The biggest one, said Salazar, was made by home plate umpire Tom Hallion, a call that triggered the Twins’ lone outburst. Salazar, who allowed three total runs in two previous starts against Minnesota this year, had retired the first eight Twins he faced when, with two outs in the third and a 3-2 count to Eduardo Escobar, he broke a 94-mph inside fastball over the plate for strike three.
That’s Salazar’s version. Hallion’s (and Escobar’s) was, the ball stayed inside for ball four.
“I did have him struck out. The umpire, he didn’t agree,” Salazar complained afterward. “That got me thinking a little bit too much on the mound, and got me out of my rhythm.”
Whatever the cause, the Twins took advantage. Hicks followed with a deep fly ball to the warning track in left-center, a drive that Michael Brantley dived for, got a glove on … and had it bounce out of his glove on impact with the ground. Even Hicks thought the inning was over.
Escobar scored on the triple and Brantley injured his right shoulder, forcing Cleveland’s All-Star outfielder to leave the game an inning later. Then Dozier hit a drive of his own to deep center, a double that scored Hicks. And Mauer waited on a 2-2 changeup and launched another drive, hustling to second base for an RBI double of his own.
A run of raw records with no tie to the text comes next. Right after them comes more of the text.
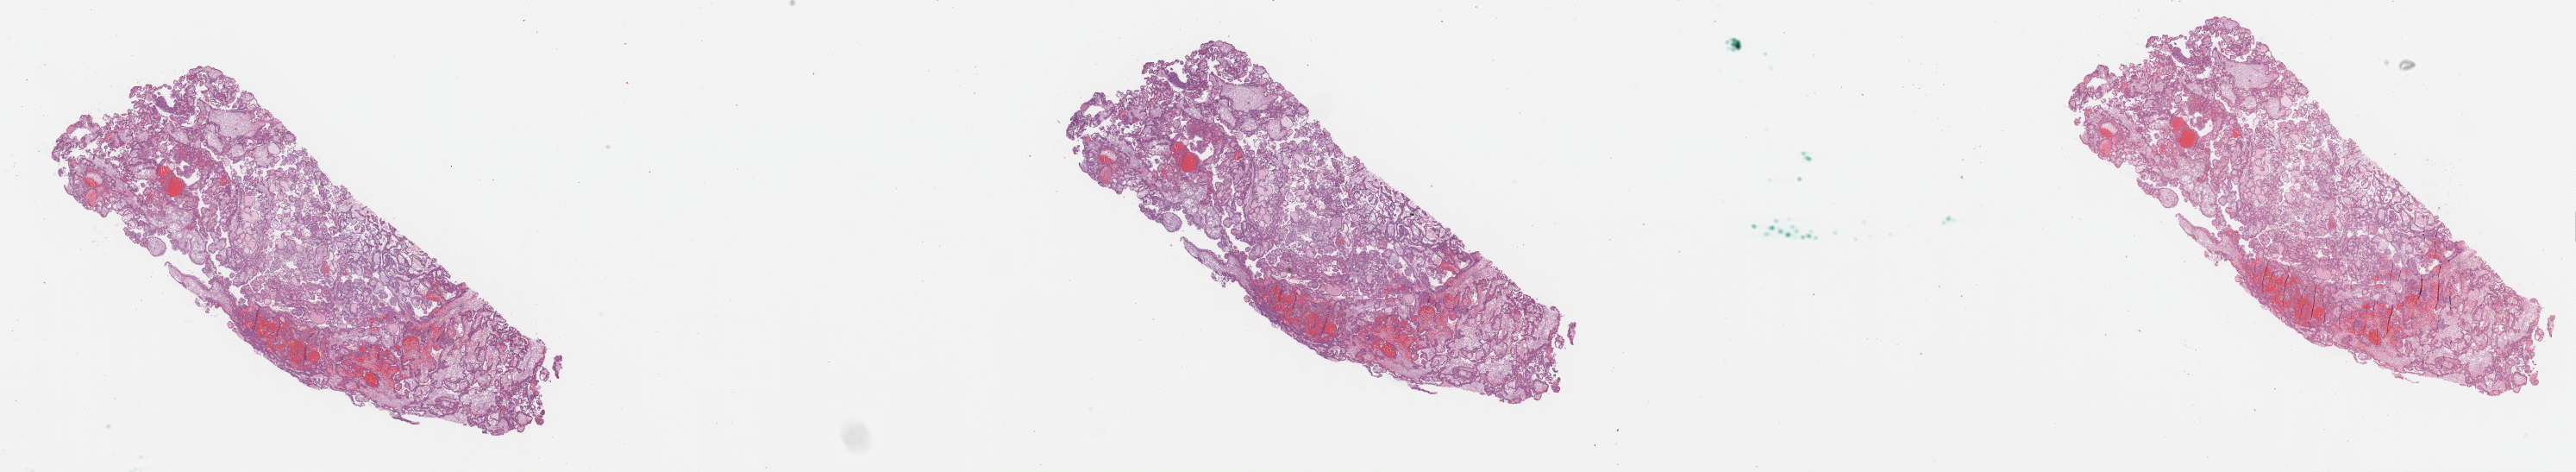
Hematoxylin and eosin (H&E) stained whole-slide image, whole scanned area (about 48.3 x 8.8 mm, from a 40x scan) shown as a low-resolution overview; FFPE section; primary tumour sample from the kidney. Patient: female, age at initial diagnosis 66 years.
Histologic diagnosis: Papillary adenocarcinoma, NOS.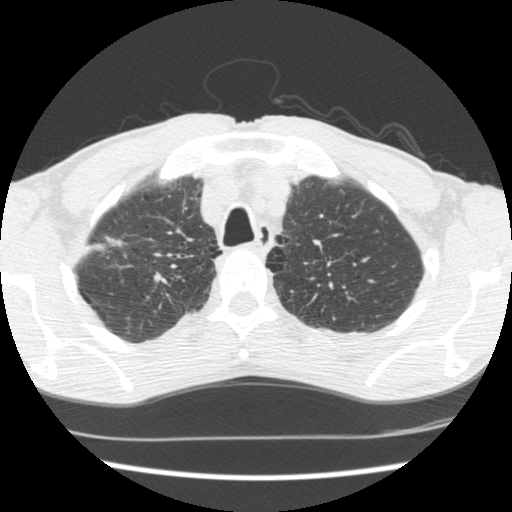
Chest CT (low-dose screening protocol), one axial image, first (baseline) screen, lung window (W 1500 / L -600 HU), 2.5 mm slice thickness, standard (soft-tissue) reconstruction kernel (STANDARD), slice 40 of 197 in the series. Male, age 62 years at enrolment.
• Lesion marked by an expert reader, bounding box [x1, y1, x2, y2] px = [76, 219, 131, 274].
• No non-calcified nodule or mass ≥4 mm was recorded by the screening reader at this exam.
• Lung cancer was diagnosed 640 days after this screen (after the second annual screen): adenocarcinoma, NOS, right upper lobe, poorly differentiated (G3), stage IIA (AJCC 6th edition), 22 mm at pathology.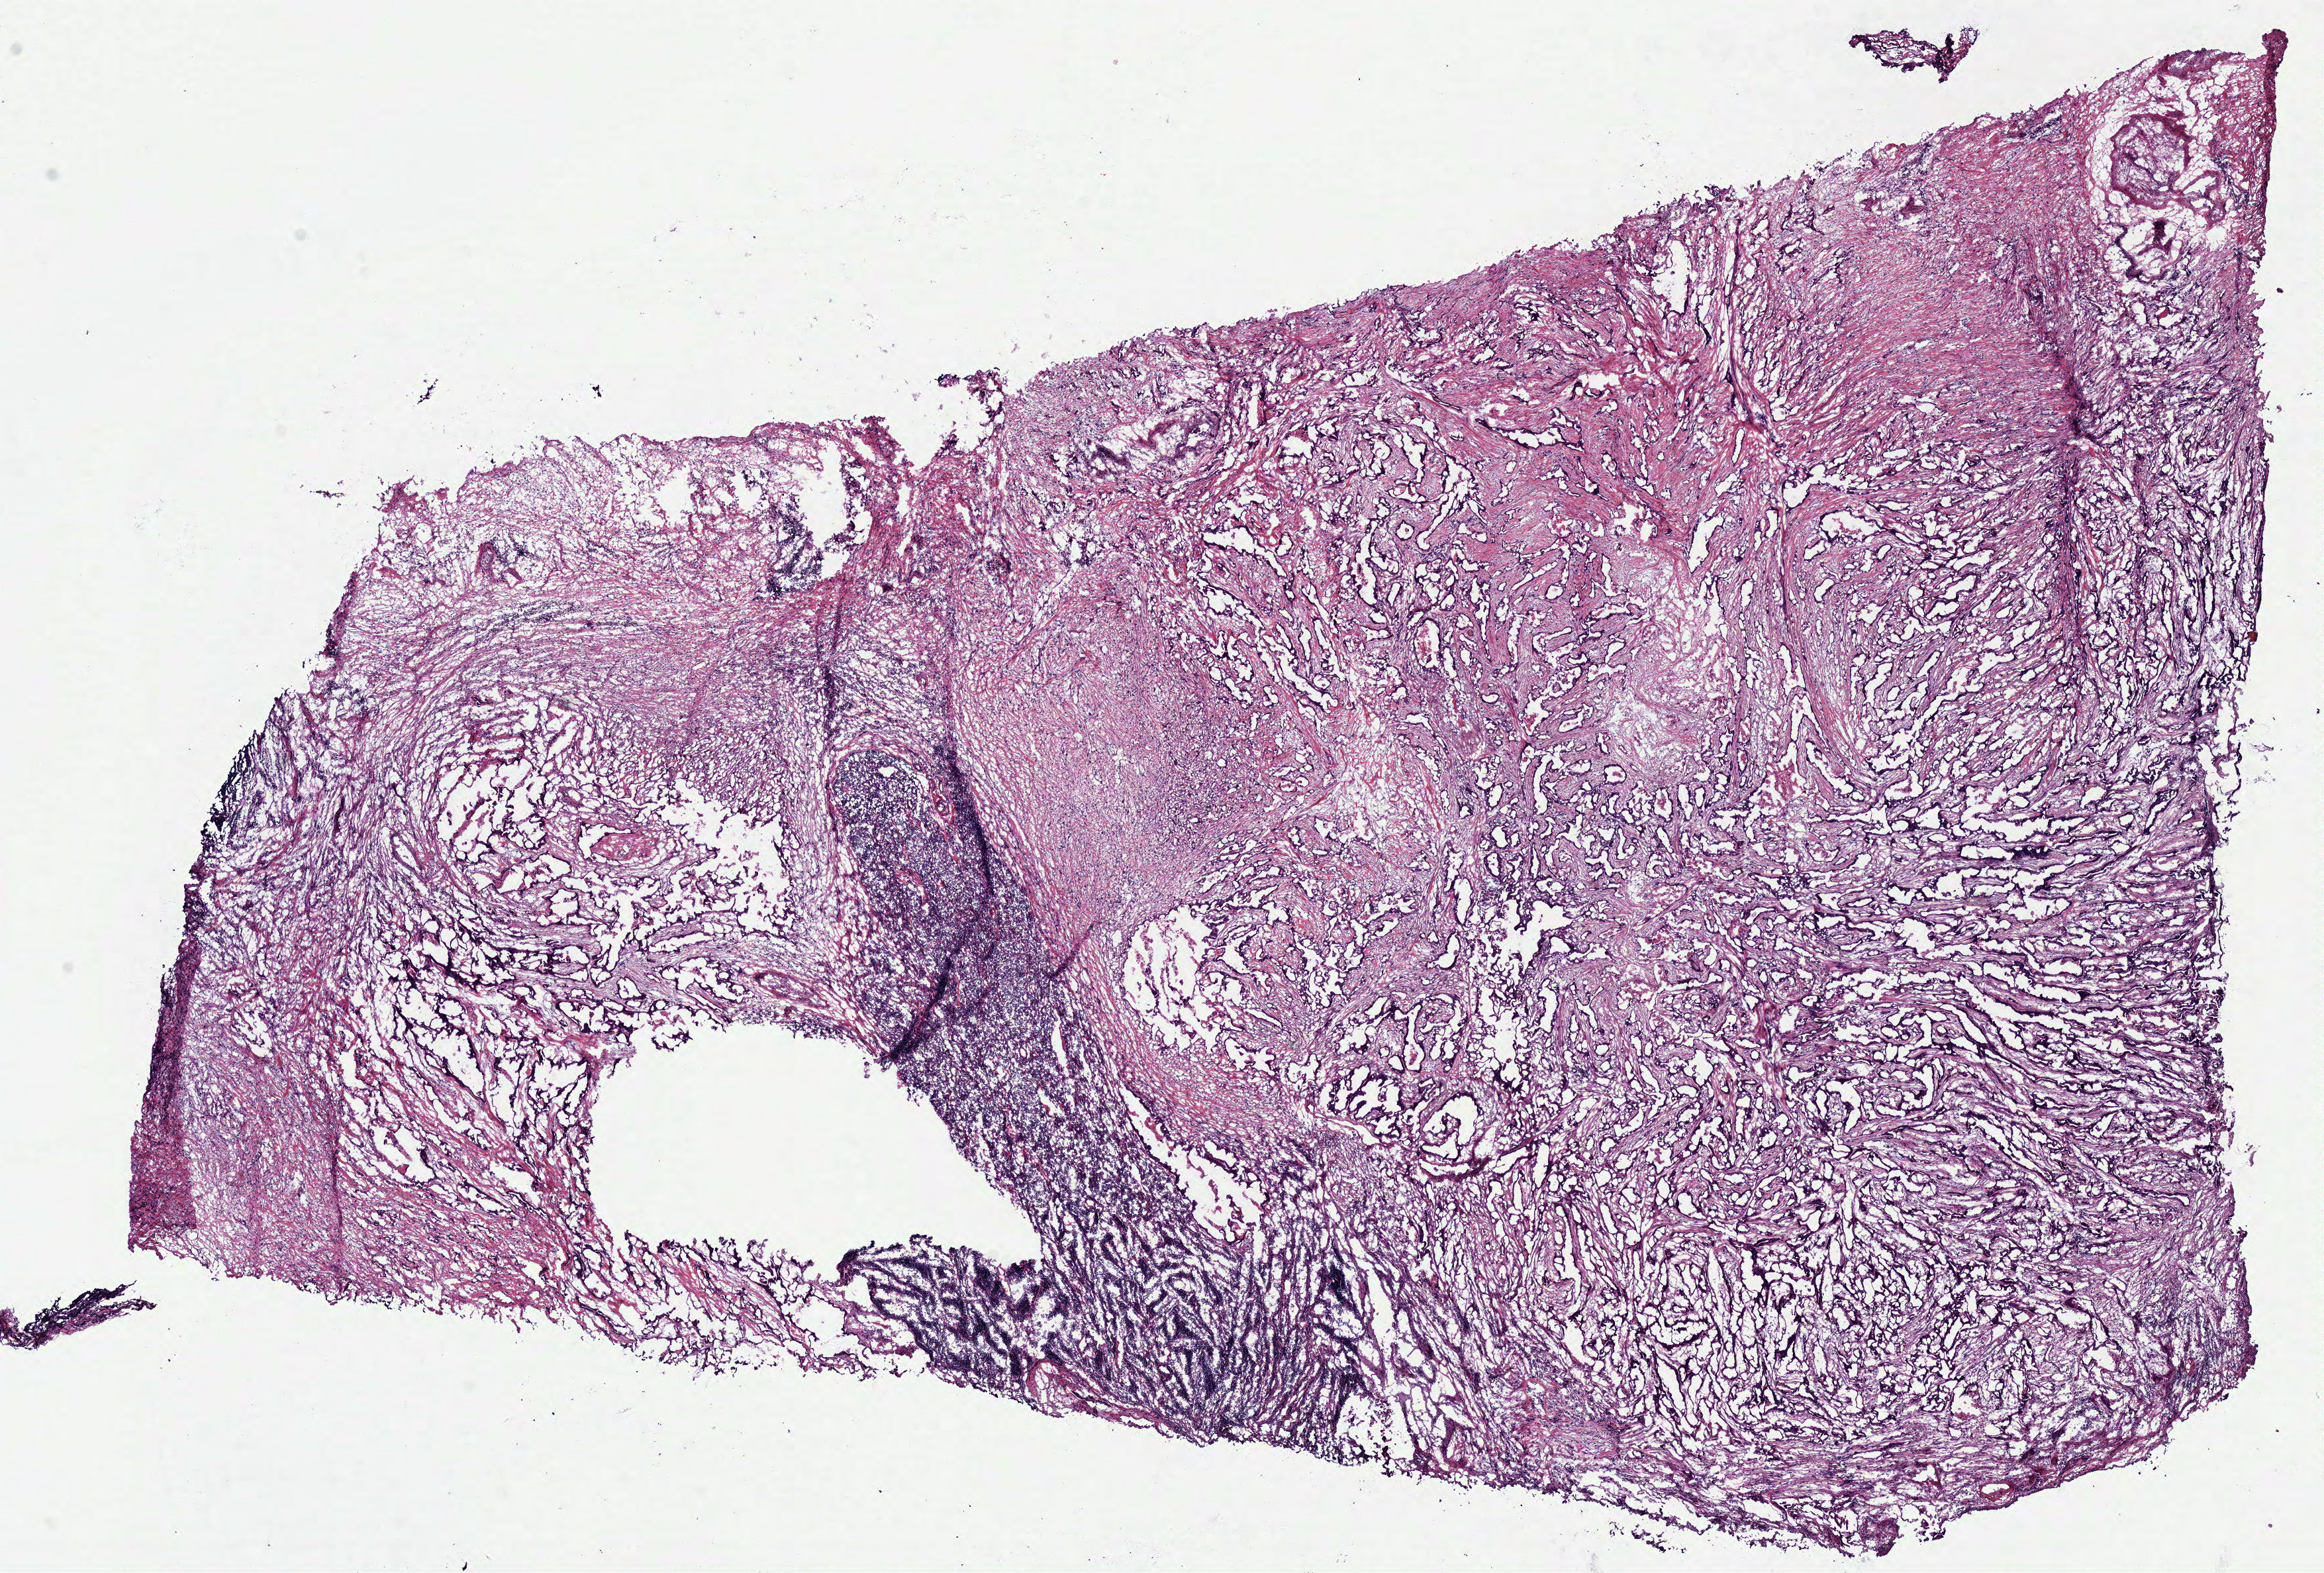
Whole-slide histology image, Hematoxylin and eosin (H&E) stained, low-resolution overview of the scanned area, about 13.8 x 9.4 mm, frozen section from the bottom of the tissue portion, stomach, primary tumour sample. Male patient; age at initial diagnosis 58 years. Histologic grade: G2 (moderately differentiated). Composition of this section per pathologist review: tumour cells 80%, tumour nuclei 75%, normal cells 0%, stromal cells 20%, necrosis 0%.
• pathologic diagnosis: Adenocarcinoma, NOS (cardia, NOS)
• AJCC pathologic stage: II (6th edition)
All that with two outs. Salazar seethed.
“The umpires know these are really important games, they can’t be missing calls like that,” the Indians righthander said. “… Because of that bad call, it cost me 20 more pitches and three runs, and brings one of our guys out of the game, too.”
Again, the Twins’ version is a little different.
“We parlayed a nice two-out walk from Escobar into a three-run inning with three good at-bats there,” Molitor said. “Dozier had a good at-bat — he finally got a fastball he could handle. A hit in the gap, a hustle double and Joe followed it with a two-strike double on an off-speed pitch, another hustle double.”
Maybe it wouldn’t matter, since Santana was brilliant once more, pitching his fifth consecutive quality start, this time going seven innings and allowing only one run while striking out seven.
The Twins failed to score after loading the bases with no outs in the seventh, but Perkins pitched out of Santana’s two-on, no-out jam in the eighth and Jepsen earned his eighth Twins save (13th overall this season) in the ninth to complete the victory.